### What you are asked to do
In the data below, find each line containing the string "demos" and return it.
Top of The records
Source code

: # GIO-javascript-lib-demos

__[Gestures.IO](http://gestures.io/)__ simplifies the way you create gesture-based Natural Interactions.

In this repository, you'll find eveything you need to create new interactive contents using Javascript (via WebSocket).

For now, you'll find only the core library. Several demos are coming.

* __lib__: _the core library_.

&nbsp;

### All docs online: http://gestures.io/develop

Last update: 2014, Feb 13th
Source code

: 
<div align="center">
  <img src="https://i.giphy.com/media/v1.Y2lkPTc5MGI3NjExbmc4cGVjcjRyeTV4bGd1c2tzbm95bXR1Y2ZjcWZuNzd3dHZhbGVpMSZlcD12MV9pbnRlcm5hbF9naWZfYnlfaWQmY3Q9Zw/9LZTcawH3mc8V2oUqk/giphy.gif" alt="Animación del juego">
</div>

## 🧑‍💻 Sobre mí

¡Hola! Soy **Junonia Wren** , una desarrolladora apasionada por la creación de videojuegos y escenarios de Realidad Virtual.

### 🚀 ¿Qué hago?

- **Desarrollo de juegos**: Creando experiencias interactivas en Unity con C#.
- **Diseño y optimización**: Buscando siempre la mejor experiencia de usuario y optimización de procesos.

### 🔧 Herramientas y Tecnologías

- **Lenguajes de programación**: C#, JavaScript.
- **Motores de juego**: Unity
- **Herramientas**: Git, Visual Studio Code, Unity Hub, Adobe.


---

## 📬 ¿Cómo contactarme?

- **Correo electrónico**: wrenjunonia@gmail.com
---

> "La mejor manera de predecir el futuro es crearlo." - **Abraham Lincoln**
Bottom of The records
### Solved problem
: # GIO-javascript-lib-demos
For now, you'll find only the core library. Several demos are coming.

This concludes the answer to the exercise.